Da Rimini al Salento ambientalisti divisi: difensori del paesaggio all'attacco dei sostenitori dell'energia eolica

Verdi contro Verdi La guerra delle pale

Totem di acciaio, nuove divinità del vento, fate morgane che stanno trasformando i paesaggi. Le pale eoliche: il futuro dell'energia, il rimedio contro l'innalzamento del livello di anidride carbonica. Ma anche una calamita di procedimenti giudiziari, un elemento di divisione tra gli ambientalisti italiani. Animalisti contro Legambiente, paesaggisti contro i colossi dell'energia pulita. Il referendum sulle trivelle non ha arginato i limiti delle esplorazioni di petrolio in mare, ma la battaglia dell'energia si sfoga ora sempre più spesso qui, nelle terre conquistate dal nuovo Eolo, i parchi di energia a dispersione zero ma a costi di convivenza inaspettatamente alti, da nord a sud. Terre dove si interroga un ambientalismo in piena crisi di identità, verdi contro verdi, in un corto circuito in cui i sindaci ritrovano il proprio ruolo, i fomentatori di conflitti sociali sguazzano, i comitati proliferano con nomi da epica della rivolta: Fuori dalle pale, Via dal vento.
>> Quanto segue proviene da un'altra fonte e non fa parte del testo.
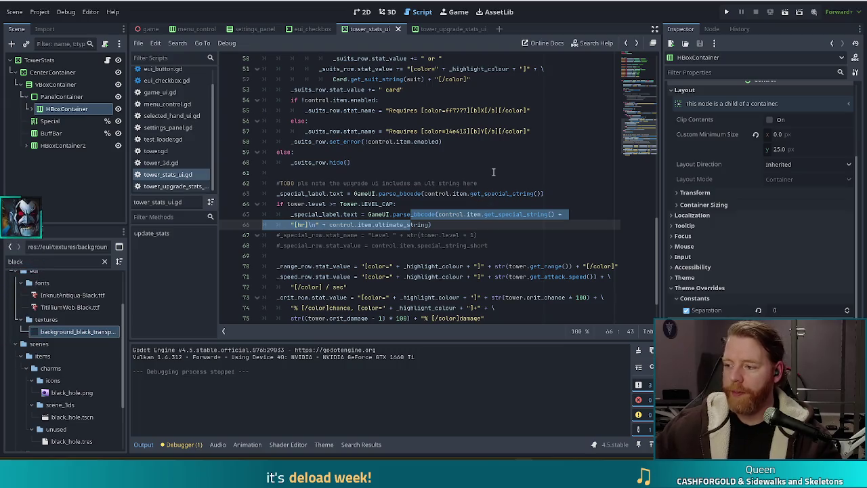
click(443, 222)
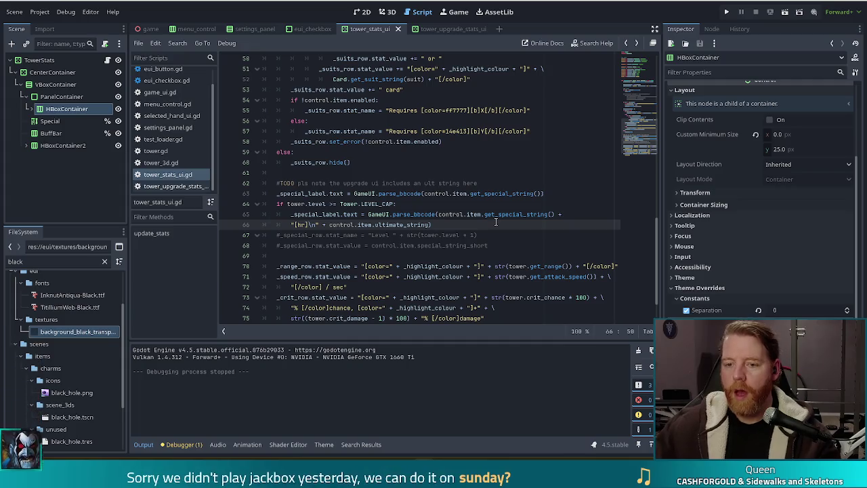
key(BackSpace)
Mentre il governo propone nuovi incentivi agli imprenditori dell'aria - oltre 200 milioni di euro per un tetto di 9 miliardi in 20 anni al non fotovoltaico, e con incentivi complessivi per le rinnovabili non solari di 5,8 miliardi l'anno -, migliaia di don Chisciotte in tutta Italia continuano ad andare alla guerra con centinaia di ricorsi presentati nei tribunali. Sembra, anzi, entrare nel vivo una lotta civile tra ambientalisti «global» che, dopo i nuovi obiettivi della conferenza mondiale di Parigi sul clima, chiedono un ritorno ai grandi investimenti, e gli ambientalisti «local», che difendono l'orizzonte del paesaggio, nibbi reali, pascoli e contadini, sostenuti con sempre più forza dai sindaci. Questi ultimi sono un elemento essenziale dello scontro sull'aria: per le energie rinnovabili non è prevista nessuna forma di royalty a favore dei Comuni, ma le leggi parlano solo di generiche «misure compensative» destinate ai paesi coinvolti.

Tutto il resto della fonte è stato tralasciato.